I don't remember what she makes as an entree. None of us does. But, in a move that has since become part of family lore, she decides to try balsamic peaches as a side dish. That is to say, she loads up some peaches with balsamic vinegar and throws them on the grill. Dad raises an eyebrow, but Mom insists she's read about this somewhere. It's an interesting idea, you know, mixing savory and sweet and all that. It sounds like these peaches might be delicious.

They are not.

There is unanimous agreement on this point.

Nevertheless, I tell my mom they're pretty good. And she says she likes them, too. I suspect she's lying, and I suspect she suspects I'm lying. But there's tacit agreement to sort of pretend that these peaches aren't awful, because that's just sort of the nice thing to do. My siblings and their spouses, probably because they live closer and see her more often, feel no such obligation and pretty much straight give her the business about those awful, awful peaches.

Mom is cool, though; she can take it. This is a woman who grew up with five brothers and sisters. So she's got a sense of humor and a salty vocabulary, and taking a little ribbing about peaches isn't going to get her too upset.

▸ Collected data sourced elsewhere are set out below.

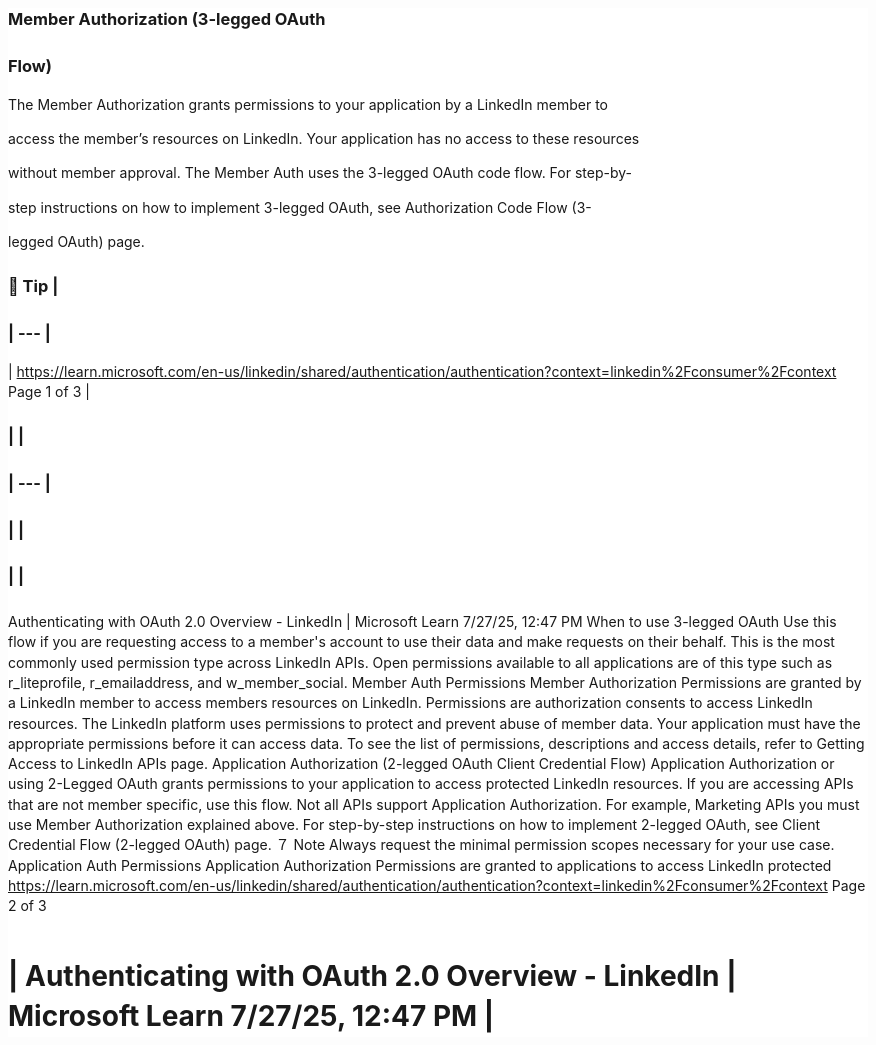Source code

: ### Member Authorization (3-legged OAuth

### Flow)

The Member Authorization grants permissions to your application by a LinkedIn member to

access the member’s resources on LinkedIn. Your application has no access to these resources

without member approval. The Member Auth uses the 3-legged OAuth code flow. For step-by-

step instructions on how to implement 3-legged OAuth, see Authorization Code Flow (3-

legged OAuth) page.

###  Tip |

### | --- |

| https://learn.microsoft.com/en-us/linkedin/shared/authentication/authentication?context=linkedin%2Fconsumer%2Fcontext Page 1 of 3 |

### |  |

### | --- |

### |  |

### |  |

### 

Authenticating with OAuth 2.0 Overview - LinkedIn | Microsoft Learn 7/27/25, 12:47 PM When to use 3-legged OAuth Use this flow if you are requesting access to a member's account to use their data and make requests on their behalf. This is the most commonly used permission type across LinkedIn APIs. Open permissions available to all applications are of this type such as r_liteprofile, r_emailaddress, and w_member_social. Member Auth Permissions Member Authorization Permissions are granted by a LinkedIn member to access members resources on LinkedIn. Permissions are authorization consents to access LinkedIn resources. The LinkedIn platform uses permissions to protect and prevent abuse of member data. Your application must have the appropriate permissions before it can access data. To see the list of permissions, descriptions and access details, refer to Getting Access to LinkedIn APIs page. Application Authorization (2-legged OAuth Client Credential Flow) Application Authorization or using 2-Legged OAuth grants permissions to your application to access protected LinkedIn resources. If you are accessing APIs that are not member specific, use this flow. Not all APIs support Application Authorization. For example, Marketing APIs you must use Member Authorization explained above. For step-by-step instructions on how to implement 2-legged OAuth, see Client Credential Flow (2-legged OAuth) page. ７ Note Always request the minimal permission scopes necessary for your use case. Application Auth Permissions Application Authorization Permissions are granted to applications to access LinkedIn protected https://learn.microsoft.com/en-us/linkedin/shared/authentication/authentication?context=linkedin%2Fconsumer%2Fcontext Page 2 of 3

# | Authenticating with OAuth 2.0 Overview - LinkedIn | Microsoft Learn 7/27/25, 12:47 PM |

Aside from all that, she's tough. Like, in the you-do-not-want-to-mess-with-her sense. My folks are happily married and have been for 30 years, but there was about a two-year period when my dad got a new job and had to leave us behind until the house sold. Mom raised the four of us virtually on her own for those two years. That'll toughen up anyone.

Thankfully, we didn't bear the brunt of it too often. Instead, she took out her bad days on telemarketers. It was vicious. If the phone rang during dinner, I would always secretly hope it was a telemarketer; it was such terrifying fun to watch Mom's face change from a hopeful phone-answering smile to a stone mask of white-hot hatred. There would be yelling and slamming of phones.

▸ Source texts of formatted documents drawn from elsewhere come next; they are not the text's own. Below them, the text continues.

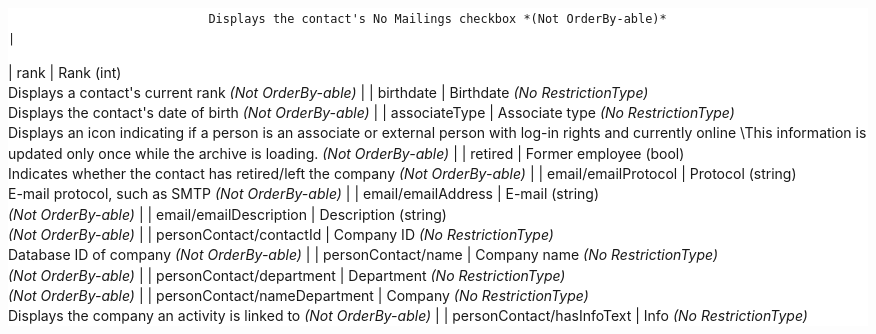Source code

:                                 Displays the contact's No Mailings checkbox *(Not OrderBy-able)*                                                                                                                                               |
| rank                         | Rank (int)                                                                                                                                                                                                    
                                Displays a contact's current rank *(Not OrderBy-able)*                                                                                                                                                         |
| birthdate                    | Birthdate *(No RestrictionType)*                                                                                                                                                                              
                                Displays the contact's date of birth *(Not OrderBy-able)*                                                                                                                                                      |
| associateType                | Associate type *(No RestrictionType)*                                                                                                                                                                         
                                Displays an icon indicating if a person is an associate or external person with log-in rights and currently online \\This information is updated only once while the archive is loading. *(Not OrderBy-able)*  |
| retired                      | Former employee (bool)                                                                                                                                                                                        
                                Indicates whether the contact has retired/left the company *(Not OrderBy-able)*                                                                                                                                |
| email/emailProtocol          | Protocol (string)                                                                                                                                                                                             
                                E-mail protocol, such as SMTP *(Not OrderBy-able)*                                                                                                                                                             |
| email/emailAddress           | E-mail (string)                                                                                                                                                                                               
                                *(Not OrderBy-able)*                                                                                                                                                                                           |
| email/emailDescription       | Description (string)                                                                                                                                                                                          
                                *(Not OrderBy-able)*                                                                                                                                                                                           |
| personContact/contactId      | Company ID *(No RestrictionType)*                                                                                                                                                                             
                                Database ID of company *(Not OrderBy-able)*                                                                                                                                                                    |
| personContact/name           | Company name *(No RestrictionType)*                                                                                                                                                                           
                                *(Not OrderBy-able)*                                                                                                                                                                                           |
| personContact/department     | Department *(No RestrictionType)*                                                                                                                                                                             
                                *(Not OrderBy-able)*                                                                                                                                                                                           |
| personContact/nameDepartment | Company *(No RestrictionType)*                                                                                                                                                                                
                                Displays the company an activity is linked to *(Not OrderBy-able)*                                                                                                                                             |
| personContact/hasInfoText    | Info *(No RestrictionType)*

I kind of felt sorry for those telemarketers. But I didn't feel sorry when my mom went after my freshman biology teacher. He was one of those creepy types who put the best-looking girls in the front row and then stared at them. He and I had problems, and I'm quite certain he gave me a D on a test I had aced, just out of spite. When I asked to see the graded test, he told me he'd lost it. Not all of them, just mine. Mom called him up, he gave her the same line. Being a schoolteacher herself, she found it kind of fishy. So she came down to talk to him face to face. I got to retake the test and I was switched to a different teacher halfway through the year (much to this guy's relief, I'm sure).

I was thinking about that -- and all the other times she stood up for me or my siblings -- when I called her Sunday for Mother's Day. And I thought about those peaches, too. They weren't so bad.

 

* Pat Muir is the lead writer at On magazine and a staff writer for the Yakima Herald-Republic. He has found that writing columns about family members is less expensive than buying them gifts.